医療先進国の欧米では、日本より先に医療費削減が重要課題となった経緯から、ジェネリック医薬品が積極的に使われています。日本におけるジェネリック医薬品のシェアは16.8%にとどまっていますが、WHO(世界保健機関)も使用推進を提唱しており、ジェネリック医薬品の活用は世界の常識となりつつあります。日本でも、処方せん様式の変更など、ジェネリック医薬品の使用を促進する政策がすすめられています。
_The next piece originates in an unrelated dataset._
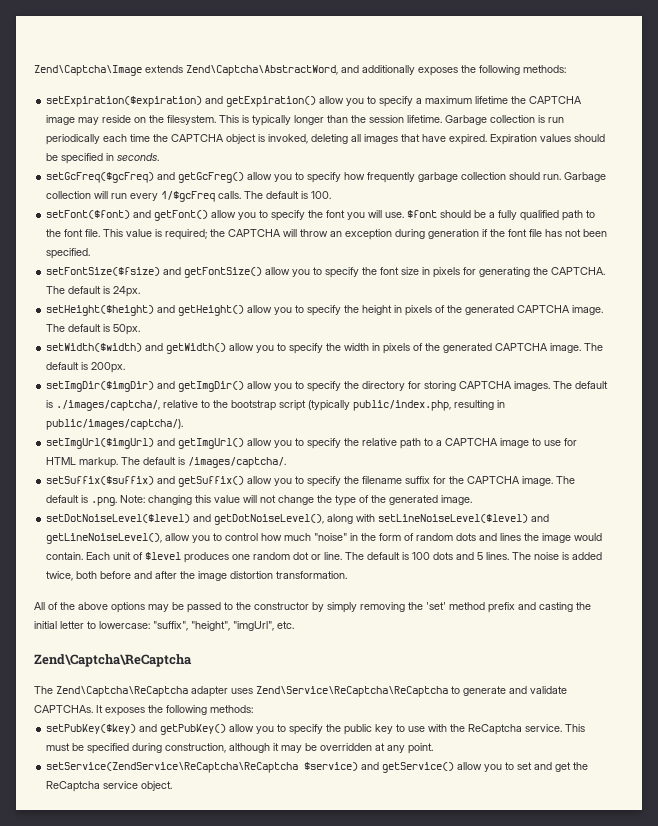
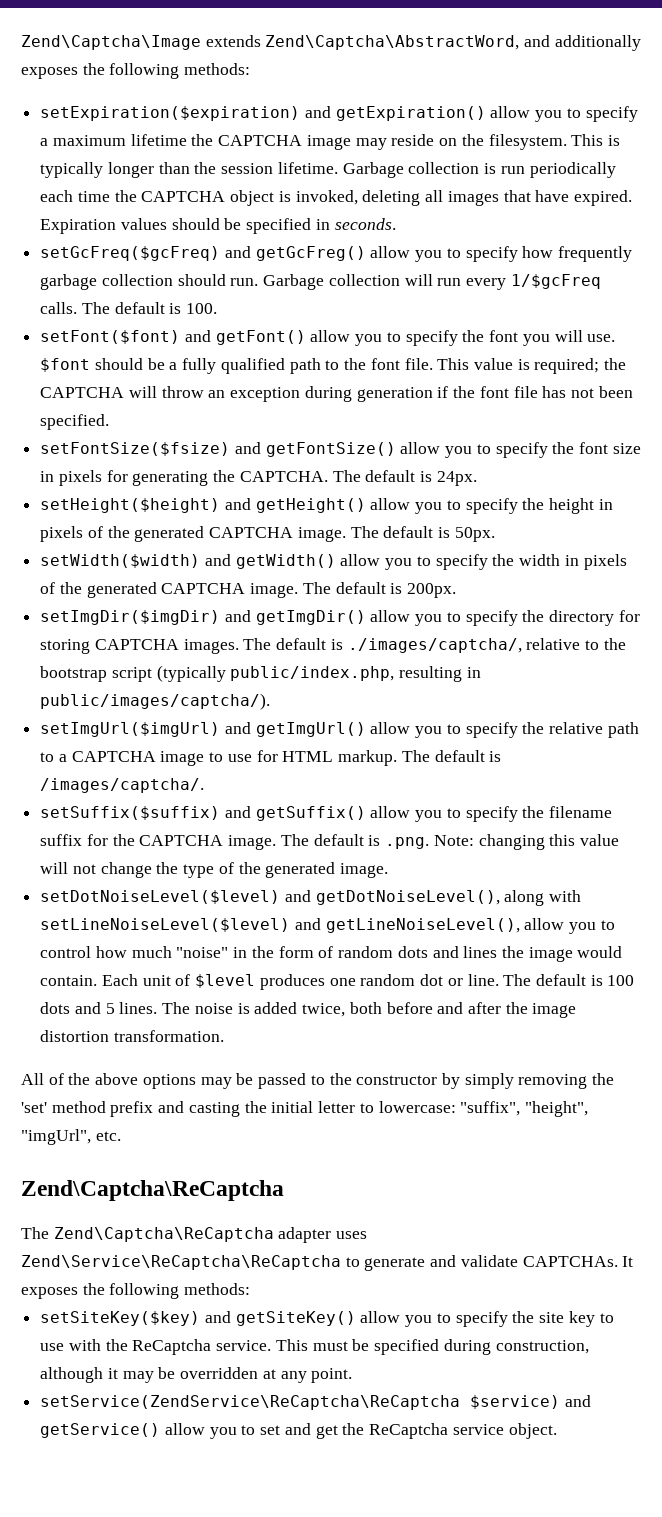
[46,724,373,735] setPubKey($key) and getPubKey() allow you to specify the public -> [40,1311,565,1327] setSiteKey($key) and getSiteKey() allow you to specify the site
本格的な高齢社会の到来を目前に、医療費削減は避けて通れない課題であり、ジェネリック医薬品の有効活用が大いに期待されます。
開発段階では、新薬と同じ使い方で、同じ効き目であることを証明するため、「生物学的同等性試験」(*1)をはじめとするいくつかの試験が課せられています。これらの試験をクリアして厚生労働省から製造販売が認められます。ですから、新薬とジェネリック医薬品は、同じ効き目であると言えます。
この制度の実施以前に承認され現在も使用されている医療用医薬品については「品質再評価」(*2)に基づく評価結果が医療用医薬品品質情報集(日本版オレンジブック)」に公表されています。
■アメリカ…アメリカでは代替調剤制度(*1)があり、患者さんが新薬かジェネリック医薬品かを自由に選ぶことが出来ます。また、大多数の国民が加入している民間医療保険がジェネリック医薬品を積極的に推進しているため、全市場の53%をジェネリック医薬品が占めています。
■ドイツ…1989年に、一定の価格を越えた薬代を患者さんが自己負担する参照価格制度 (*2)が導入されました。1993年には薬剤総枠予算制度(*3)、2002年には代替調剤制度が導入され、市場の46%がジェネリック医薬品です。
■イギリス…NHS(健康保険サービス)により、医師が新薬を処方する場合は特別な理由がなければならないとされています。(患者さんは新薬の使用理由を医師に問い合わせることができます)その為、実際に処方される薬の55%がジェネリック医薬品です。